Human Rights Risks Related to US Immigration Policy
RESOLVED, that shareholders of Royal Bank of Canada (“RBC”) urge the Board of Directors to report to shareholders by December 31, 2020 on how RBC is identifying and addressing human rights risks to RBC related to carrying out the United States’ (U.S.) immigration enforcement policy, which aims to prosecute all persons who enter or attempt to enter the U.S., including the detention without parole of asylum-seekers and the separation of minor children from their parents who are accused of entering the country illegally.
The report should be prepared at reasonable cost and should omit confidential and proprietary information.
Immigration policy has become one of the most high-profile and contentious issues facing the U.S. The detention of undocumented immigrants and asylum seekers, especially the separation of minor children from their parents entering the U.S. outside of ports of entry, has spurred widespread criticism and captured the world’s attention.
Media attention has been intense, with coverage of the trauma endured by children, deplorable detention conditions and abuses within the system. Reports detail inhumane conditions in detention centers, with children sleeping on cement floors and suffering from hunger, inadequate health care, and a lack of toothbrushes and soap. Thousands have alleged sexual and physical abuse, and there have been numerous deaths inside these facilities.
Concerns have been raised regarding the practices of GEO Group and CoreCivic, two firms that operate the majority of migrant detention facilities. Numerous reports and lawsuits have detailed violations at facilities operated by both companies. This includes at least three lawsuits alleging forced labor/human trafficking at immigrant detention centers in California, Colorado, and Washington. According to their June 30, 2019 regulatory filings, RBC and affiliates own over 20,000 shares in each firm.
The United Nations High Commissioner for Human Rights said that, “the use of immigration detention and family separation as a deterrent runs counter to human rights standards and principles.” RBC’s Code of Conduct says, “Over many years RBC has earned trust and a reputation for doing what’s right through the actions of those who work here. . . . We support the communities where we live, work and do business. We also accept accountability for the social and economic effects of our business decisions.”
Banks have started to recognize the reputational consequences of doing business with companies whose conduct is widely condemned in society. In 2019, Bank of America announced it would stop financing private prison and immigration detention companies, following similar declarations by JPMorgan Chase and Wells Fargo.
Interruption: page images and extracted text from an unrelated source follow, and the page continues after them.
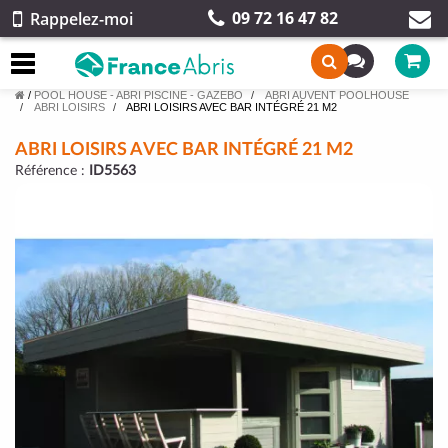
09 72 16 47 82
Rappelez-moi
/
POOL HOUSE - ABRI PISCINE - GAZEBO
ABRI AUVENT POOLHOUSE
ABRI LOISIRS
ABRI LOISIRS AVEC BAR INTÉGRÉ 21 M2
ABRI LOISIRS AVEC BAR INTÉGRÉ 21 M2
Référence :
ID5563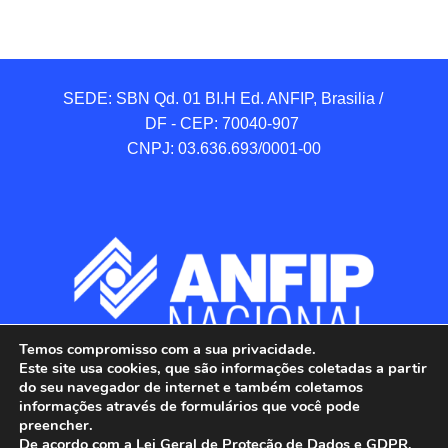
SEDE: SBN Qd. 01 BI.H Ed. ANFIP, Brasilia / 
DF - CEP: 70040-907 

CNPJ: 03.636.693/0001-00
Temos compromisso com a sua privacidade.
Este site usa cookies, que são informações coletadas a partir
do seu navegador de internet e também coletamos
informações através de formulários que você pode
preencher.
De acordo com a Lei Geral de Proteção de Dados e GDPR,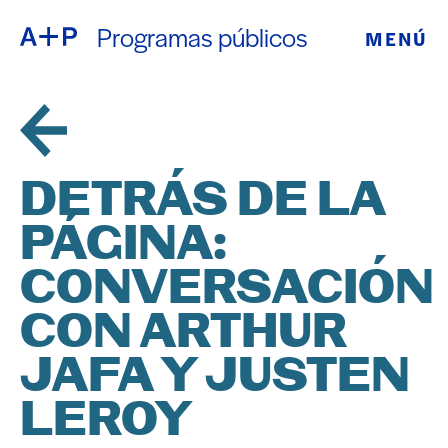
Programas públicos
MENÚ
ACERCA DE
ENGLISH
EDUCACIÓN
ESPAÑOL
JUVENTUD
DETRÁS DE LA
普通话
DE CRIANZA
PÁGINA:
EXPOSICIONE
CONVERSACIÓN
日本語
PROGRAMAS
CON ARTHUR
JAFA Y JUSTEN
PÚBLICOS
LEROY
ARCHIVO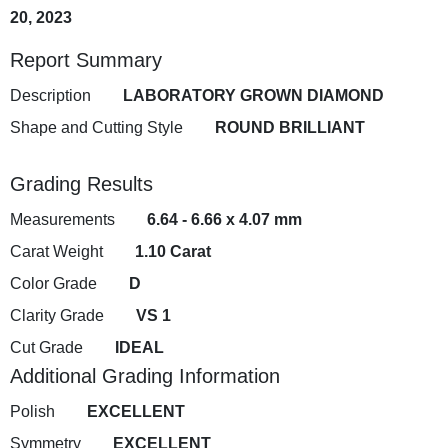
20, 2023
Report Summary
Description
LABORATORY GROWN DIAMOND
Shape and Cutting Style
ROUND BRILLIANT
Grading Results
Measurements
6.64 - 6.66 x 4.07 mm
Carat Weight
1.10 Carat
Color Grade
D
Clarity Grade
VS 1
Cut Grade
IDEAL
Additional Grading Information
Polish
EXCELLENT
Symmetry
EXCELLENT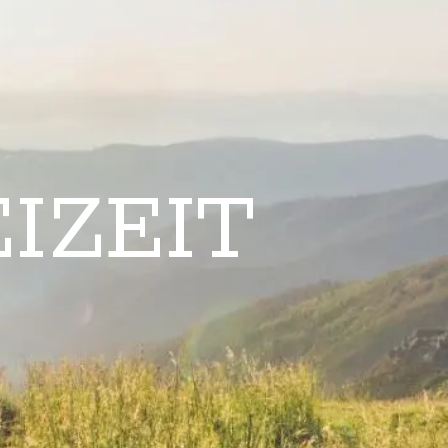
IZEIT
As of September 30, 2019, all existing U.S. banking partners providing lines of credit and term loans to GEO Group had officially committed to ending ties with the private prison and detention industry.1 The Canada Pension Plan Investment Board divested its shares from both companies in 2019 following public opposition.
Given the risks the policy and debate create for companies like RBC, we urge shareholders to vote for this Proposal.